À mesure que la technologie progresse, les attaques gagnent en discrétion, en précision et en efficacité. Alors qu’hier, l’attaquant devait convaincre un utilisateur, il lui suffit désormais d’exploiter la complexité des environnements numériques et la sophistication des logiciels qui les composent.
Le principe du zéro-clic : exploiter des failles sans laisser de trace visible
Une attaque zéro-clic repose sur l’exploitation d’une vulnérabilité dans un logiciel ou un service qui traite automatiquement des données. Il peut s’agir d’une application de messagerie, d’un service de communication, d’un composant système ou d’une bibliothèque logicielle.
Concrètement, un message spécialement conçu, un appel, voire un simple flux réseau peut déclencher l’exécution de code malveillant. L’utilisateur n’a rien à ouvrir, rien à accepter, rien à cliquer. Dans certains cas, il n’est même pas conscient qu’un événement a eu lieu.

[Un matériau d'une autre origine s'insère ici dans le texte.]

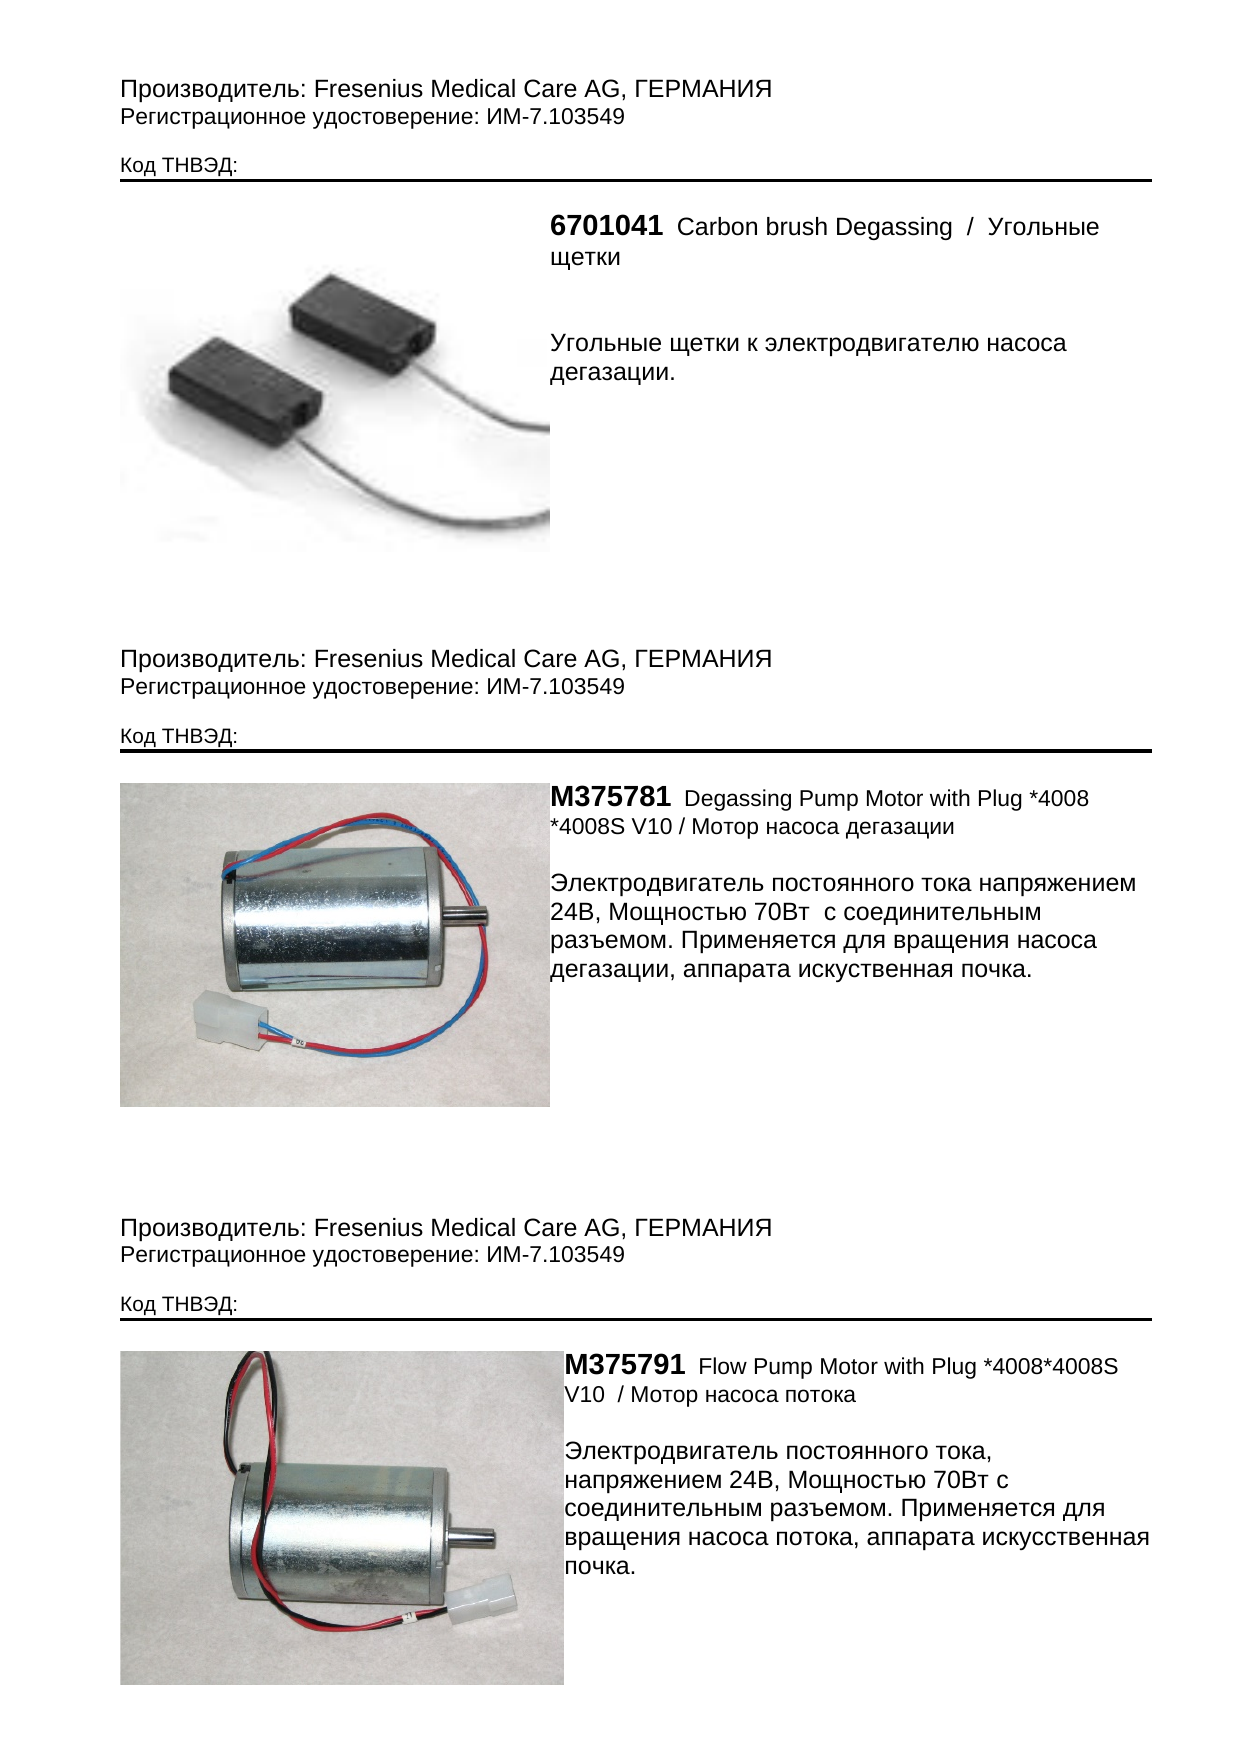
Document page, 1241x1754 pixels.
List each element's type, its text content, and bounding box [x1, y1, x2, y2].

Ce caractère invisible rend ces attaques particulièrement redoutables :
- elles contournent les mécanismes classiques de sensibilisation,
- elles génèrent peu de signaux d’alerte,
- elles peuvent rester actives longtemps sans être détectées.
Les cibles sont rarement choisies au hasard. Les profils disposant d’accès étendus ou manipulant des informations sensibles comme les dirigeants, les fonctions financières, juridiques ou IT, présentent une valeur informationnelle élevée. Une compromission à ce niveau peut ouvrir un accès durable à des données stratégiques, sans bruit ni interruption apparente.

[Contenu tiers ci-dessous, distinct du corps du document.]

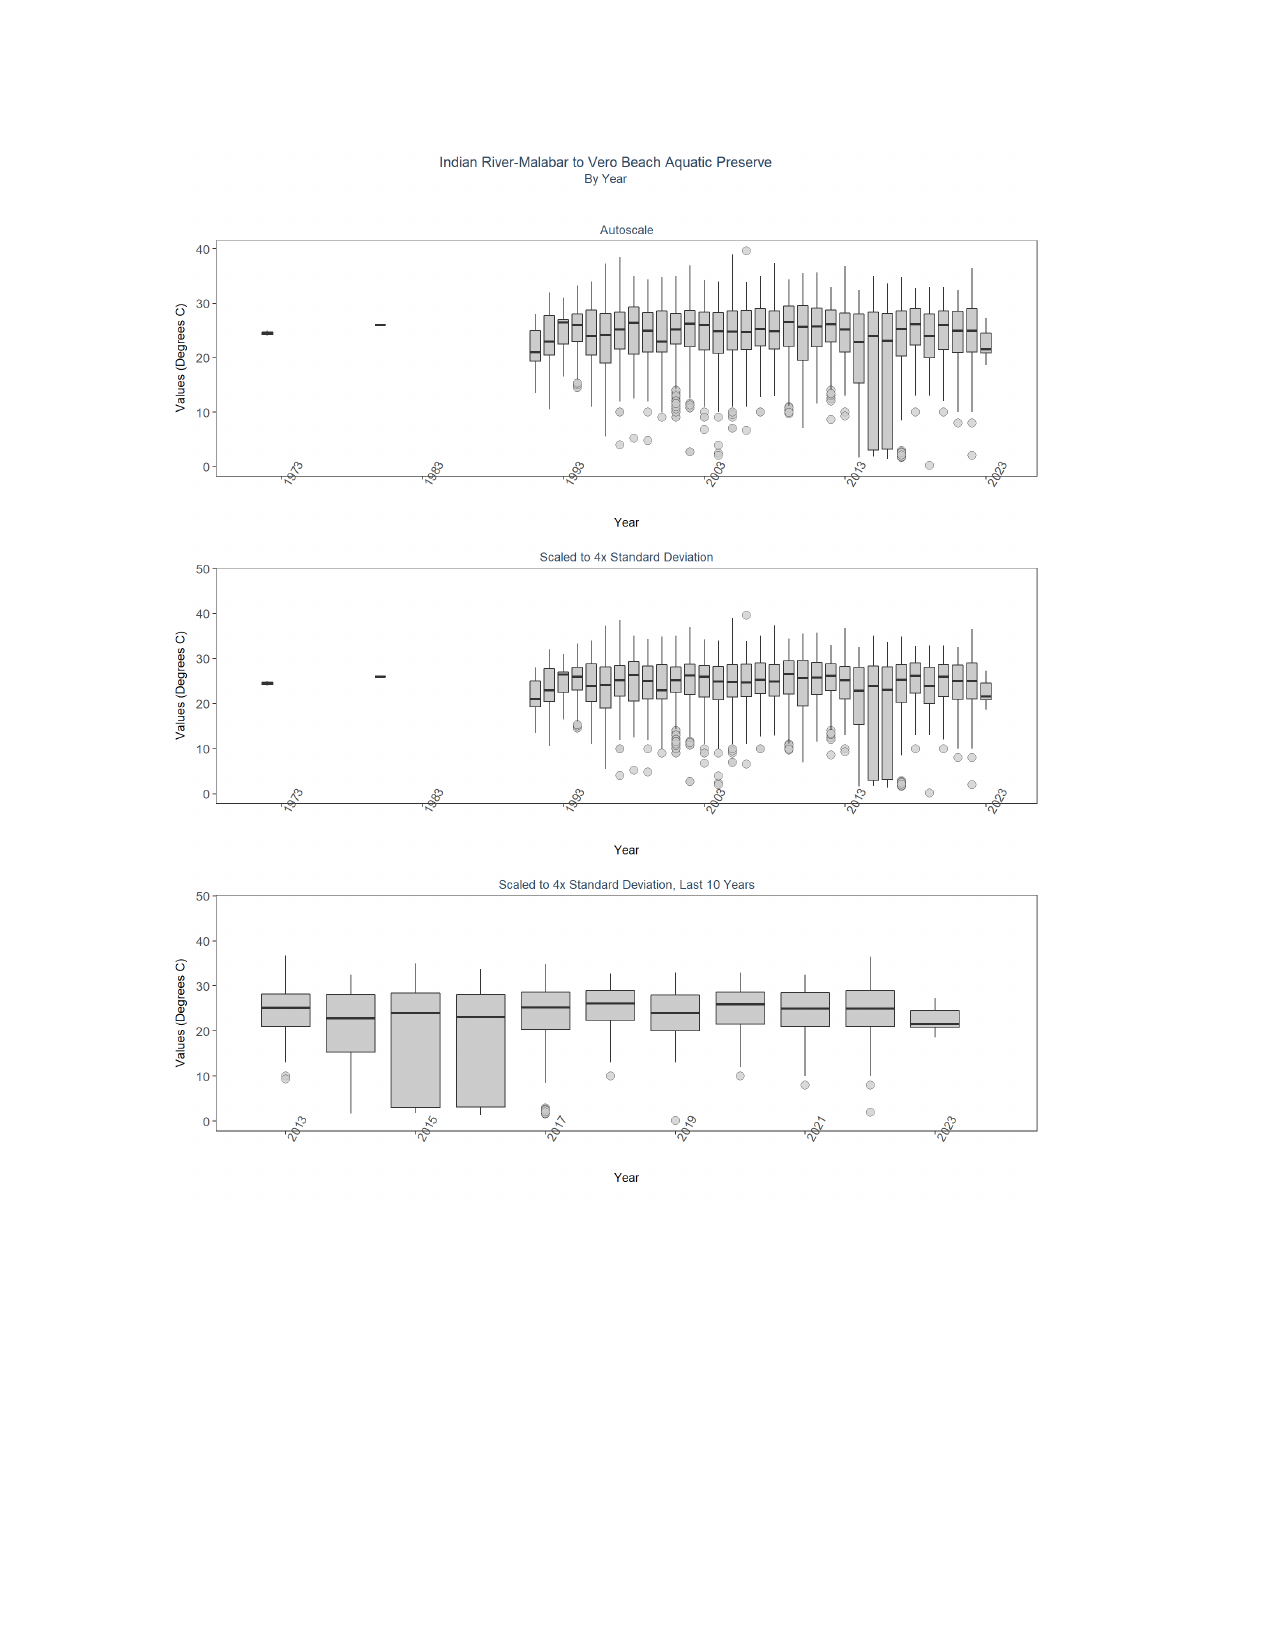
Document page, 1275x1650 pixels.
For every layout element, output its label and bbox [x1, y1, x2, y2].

picture [168, 150, 1044, 1200]
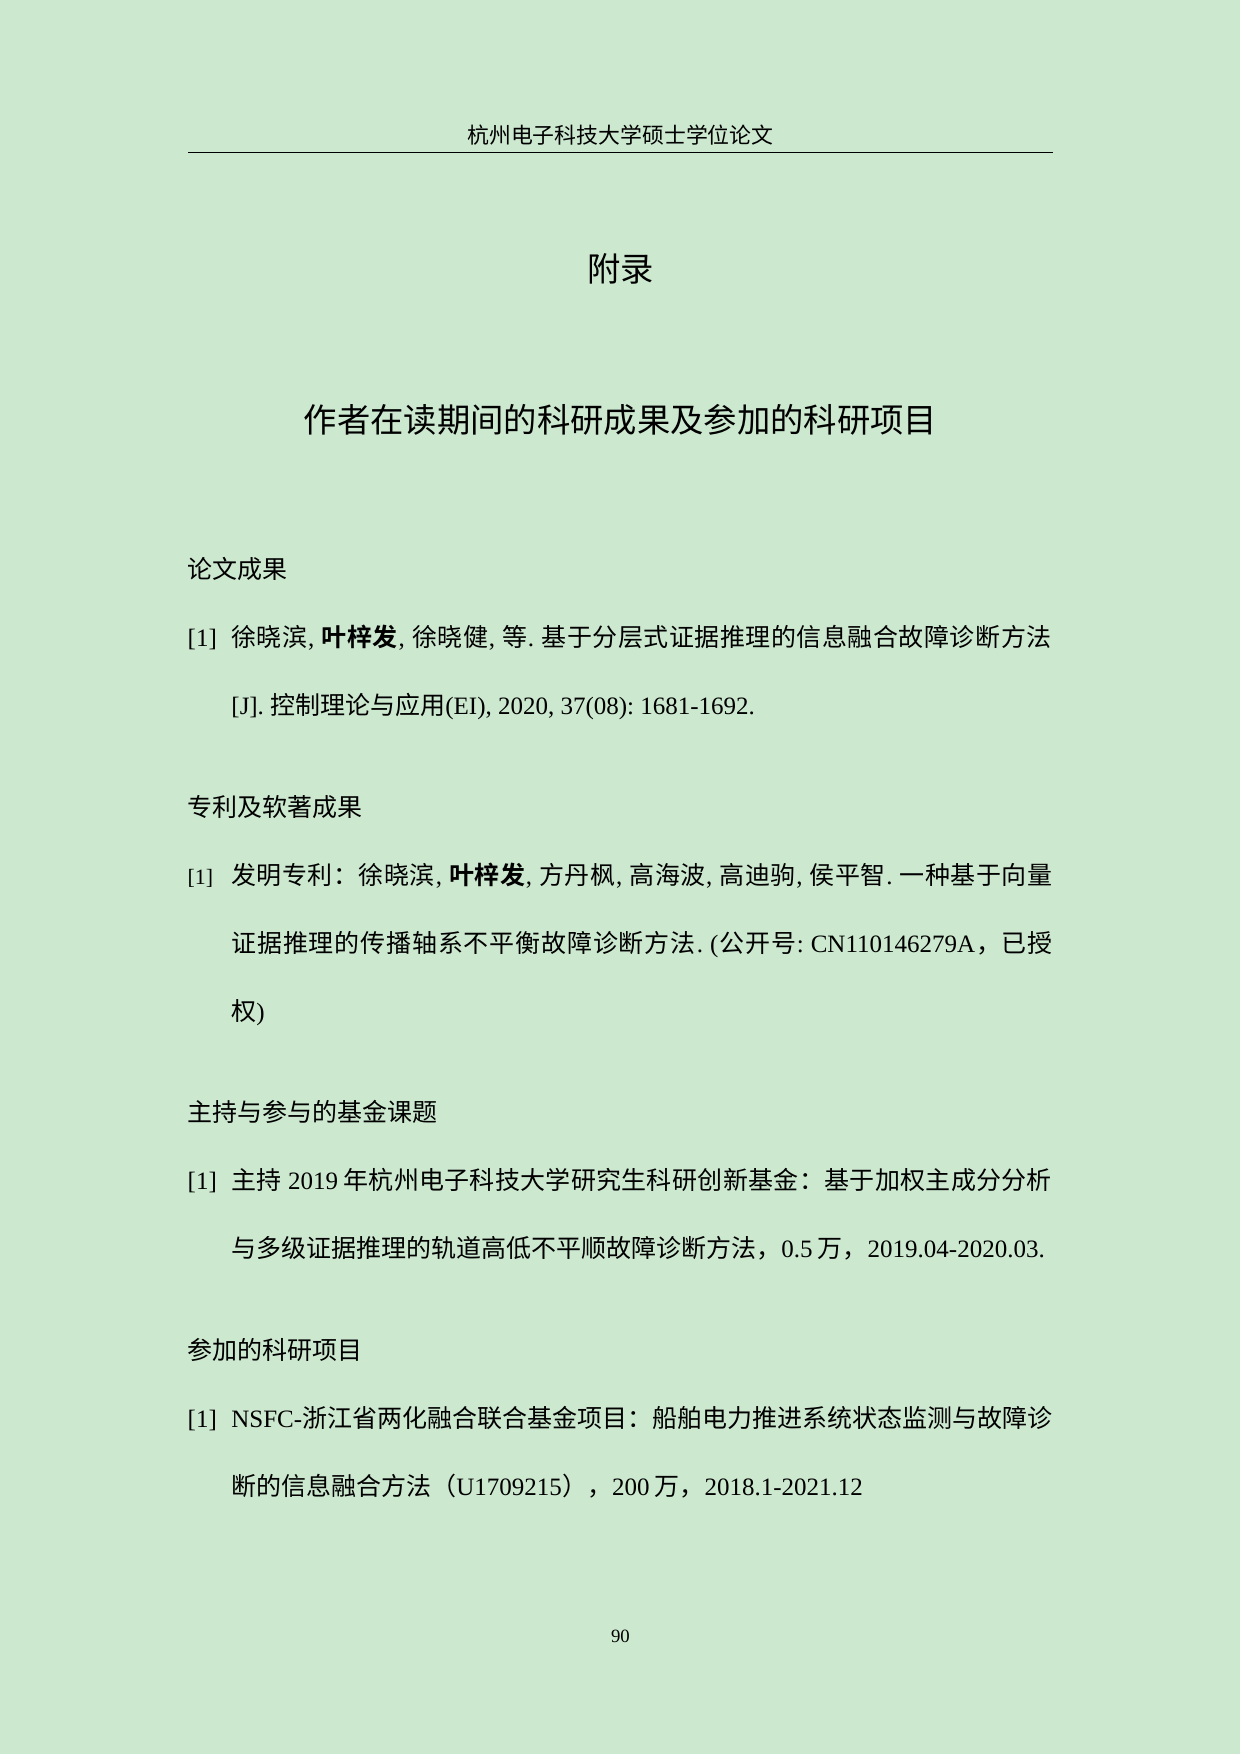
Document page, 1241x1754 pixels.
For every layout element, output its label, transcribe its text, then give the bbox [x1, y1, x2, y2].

list 发明专利：徐晓滨, 叶梓发, 方丹枫, 高海波, 高迪驹, 侯平智. 一种基于向量证据推理的传播轴系不平衡故障诊断方法. (公开号: CN110146279A，已授权) [187, 839, 1053, 1043]
text 专利及软著成果 [187, 771, 1053, 839]
text 作者在读期间的科研成果及参加的科研项目 [187, 383, 1053, 451]
list 徐晓滨, 叶梓发, 徐晓健, 等. 基于分层式证据推理的信息融合故障诊断方法[J]. 控制理论与应用(EI), 2020, 37(08): 1681-1692. [187, 602, 1053, 737]
text 主持与参与的基金课题 [187, 1077, 1053, 1145]
subtitle 附录 [187, 233, 1053, 301]
text 论文成果 [187, 534, 1053, 602]
list NSFC-浙江省两化融合联合基金项目：船舶电力推进系统状态监测与故障诊断的信息融合方法（U1709215），200万，2018.1-2021.12 [187, 1383, 1053, 1518]
text 参加的科研项目 [187, 1315, 1053, 1383]
list 主持 2019年杭州电子科技大学研究生科研创新基金：基于加权主成分分析与多级证据推理的轨道高低不平顺故障诊断方法，0.5万，2019.04-2020.03. [187, 1145, 1053, 1281]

Comment se protéger : de la réaction technique à la gouvernance du risque
Comme d’habitude en cybersécurité, la protection absolue n’existe pas. En revanche, plusieurs leviers permettent de réduire l’exposition au risque.
Le premier reste fondamental : la maîtrise des vulnérabilités. Une gestion rigoureuse des mises à jour, des correctifs et des composants logiciels utilisés limite les fenêtres d’exploitation. Cela suppose une bonne connaissance des environnements réellement déployés, y compris sur les terminaux mobiles.

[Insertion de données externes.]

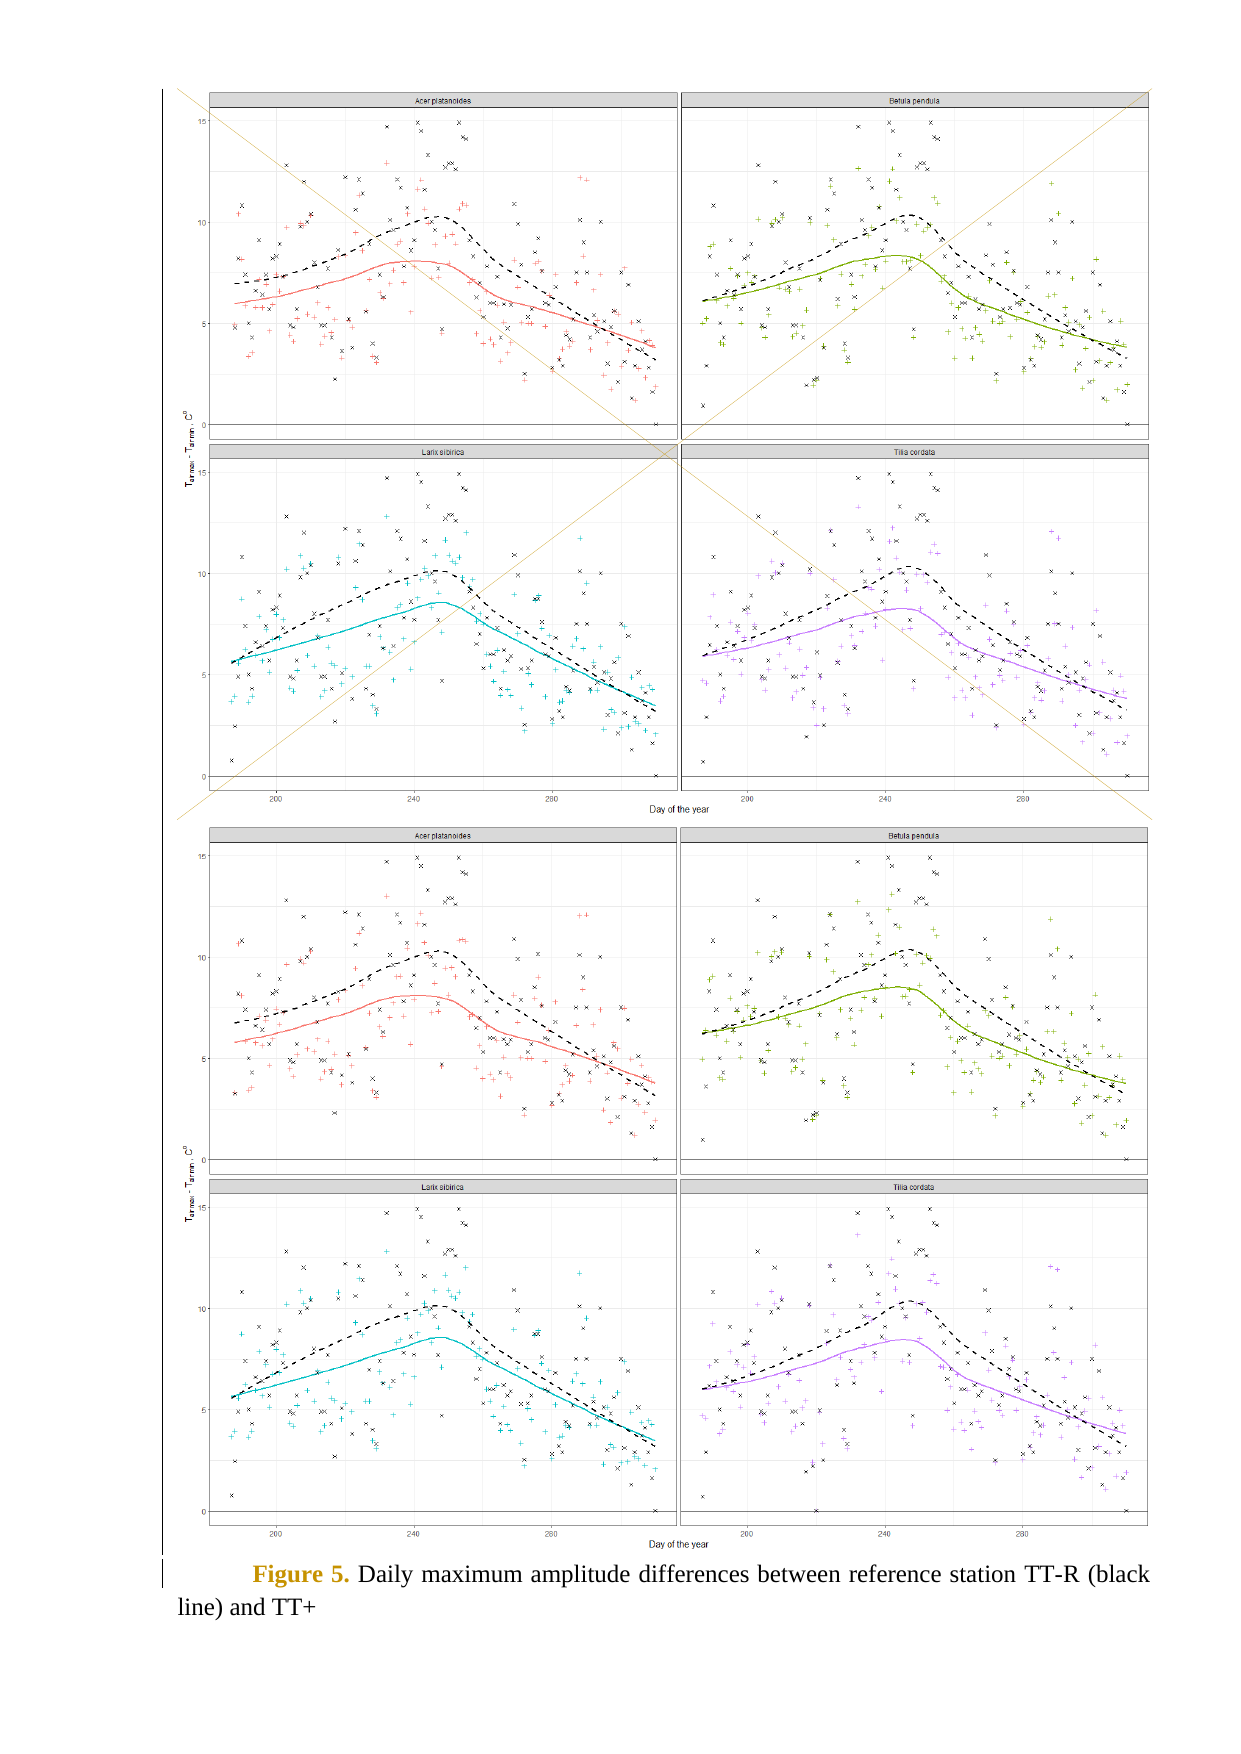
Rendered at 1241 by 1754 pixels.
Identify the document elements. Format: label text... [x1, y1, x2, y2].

picture [666, 89, 1153, 819]
picture [177, 90, 663, 818]
picture [179, 455, 1150, 820]
picture [177, 823, 1152, 1555]
text Figure 5. Daily maximum amplitude differences between reference station TT-R (black line) and TT+ [177, 1559, 1152, 1621]
picture [178, 88, 1151, 453]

Le deuxième levier concerne la réduction des surfaces d’attaque. Tous les services, applications et fonctionnalités ne sont pas indispensables. Questionner les usages réels, limiter les applications autorisées et cloisonner les environnements permet de contenir l’impact d’une compromission.
Enfin, la protection face aux attaques invisibles repose largement sur la détection comportementale et la gouvernance. Lorsqu’un signal n’apparaît pas côté utilisateur, il doit être recherché ailleurs : accès inhabituels, mouvements latéraux, comportements anormaux sur les données sensibles…
Cela implique une réflexion structurante : savoir quelles informations ont le plus de valeur, quels sont les rôles critiques, et quels risques sont acceptables.
Si les attaques zéro-clic restent coûteuses et ciblées, leur logique tend à se diffuser à mesure que les outils et les vulnérabilités se standardisent. Elles rappellent que la cybersécurité est non seulement une affaire d’outils ou de procédures mais surtout un sujet de pilotage stratégique du patrimoine informationnel.